L'Ambassadeur en Angleterre an Ministre des Affaires Etrangères.

(Télégramme). Londres, le 12/25 Juillet 1914.

Grey a dit à l'Ambassadeur d'Allemagne qu'à son avis la mobilisation autrichienne devait entraîner la mobilisation de la Russie, qu'alors surgirait le danger aigu d'une guerre générale et qu'il ne voyait qu'un seul moyen pour une solution pacifique: qu'en présence des mobilisations autrichienne et russe, l'Allemagne, la France, l'Italie et l'Angleterre s'abstiennent d'une mobilisation immédiate et proposent tout d'abord leurs bons offices. Grey m'a dit que ce plan nécessitait avant tout l'agrément de l'Allemagne et l'engagement de cette Puissance de ne pas mobiliser. En conséquence il a adressé tout d'abord à Berlin une question à ce sujet.

(Signé) Benckendorff.

No. 23.

Le Ministre des Affaires Etrangères à l'Ambassadeur en Italie.

(Télégramme). St. Pétersbourg, le 13/26 Juillet 1914.
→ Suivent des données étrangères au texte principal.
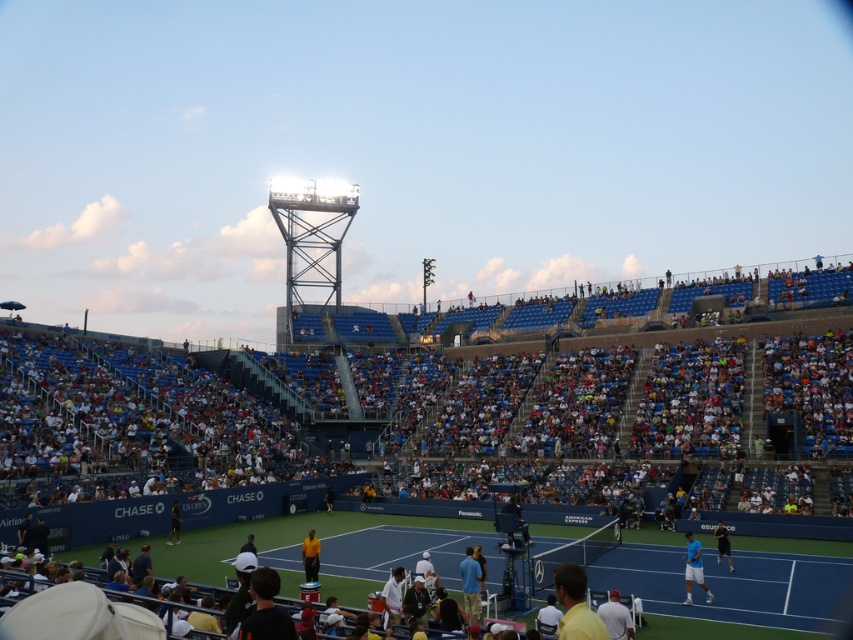
Looking at this image, you are a photographer at the tennis stadium and want to capture a photo that includes both the white fabric shirt at lower center and the dark blue shirt at lower right. Based on their positions, which shirt will appear higher in the photo?

The white fabric shirt at lower center will appear higher in the photo because it is positioned above the dark blue shirt at lower right.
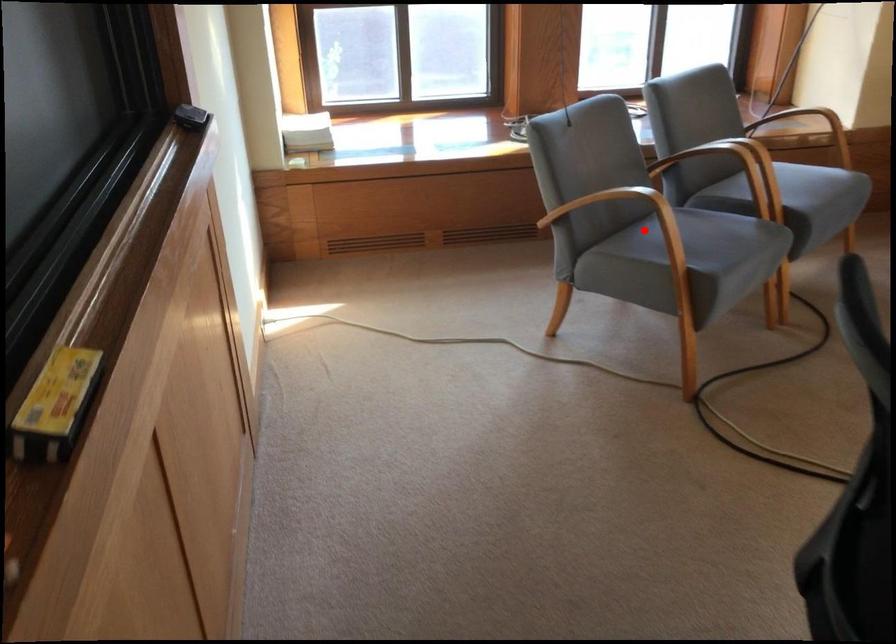
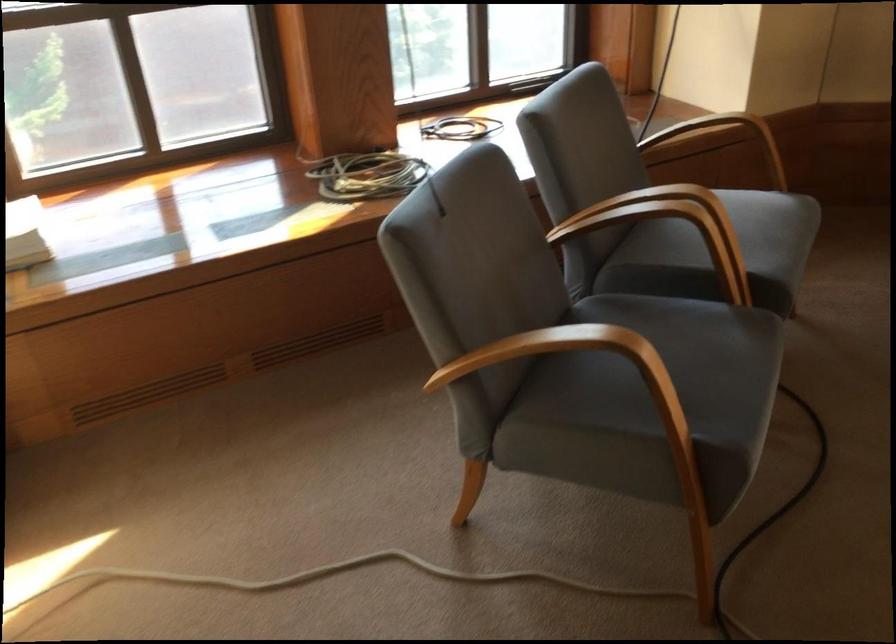
Question: I am providing you with two images of the same scene from different viewpoints. Given a red point in image1, look at the same physical point in image2. Is it:

Choices:
 (A) Closer to the viewpoint
 (B) Farther from the viewpoint

Answer: (A)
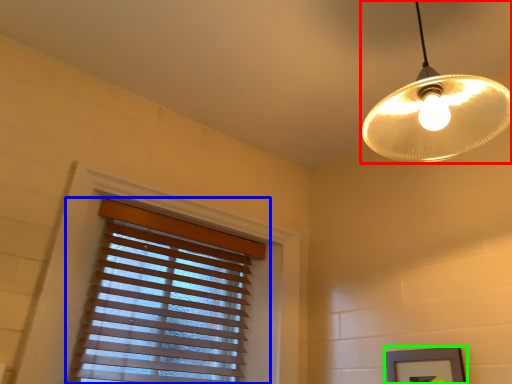
Question: Estimate the real-world distances between objects in this image. Which object is closer to lamp (highlighted by a red box), window blind (highlighted by a blue box) or picture frame (highlighted by a green box)?

Choices:
 (A) window blind
 (B) picture frame

Answer: (B)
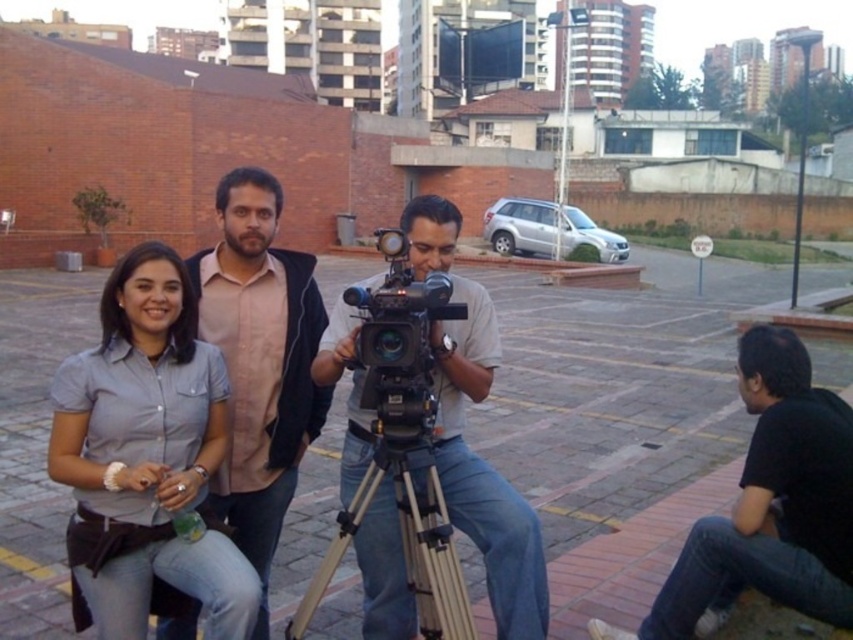
Who is higher up, matte pink shirt at center or black plastic video camera at center?

black plastic video camera at center is above.

Can you confirm if matte pink shirt at center is taller than black plastic video camera at center?

Correct, matte pink shirt at center is much taller as black plastic video camera at center.

Describe the element at coordinates (260, 362) in the screenshot. I see `matte pink shirt at center` at that location.

Locate an element on the screen. The image size is (853, 640). matte pink shirt at center is located at coordinates (260, 362).

Which of these two, gray matte shirt at center or matte black camera at center, stands shorter?

matte black camera at center is shorter.

Is point (86, 352) farther from camera compared to point (413, 221)?

No.

I want to click on gray matte shirt at center, so click(x=146, y=458).

Is point (108, 355) positioned before point (206, 250)?

Yes, it is.

Is gray matte shirt at center positioned at the back of matte pink shirt at center?

No, it is in front of matte pink shirt at center.

Between point (141, 272) and point (308, 260), which one is positioned behind?

Positioned behind is point (308, 260).

Find the location of a particular element. The height and width of the screenshot is (640, 853). gray matte shirt at center is located at coordinates (146, 458).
L'Italie pourrait jouer un rôle de tout premier ordre en faveur du maintien de la paix, en exerçant l'influence nécessaire sur l'Autriche et en adoptant une attitude nettement défavorable au conflit, car ce dernier ne saurait être localisé. Il est désirable que vous exprimiez la conviction qu'il est impossible pour la Russie de ne pas venir en aide à la Serbie.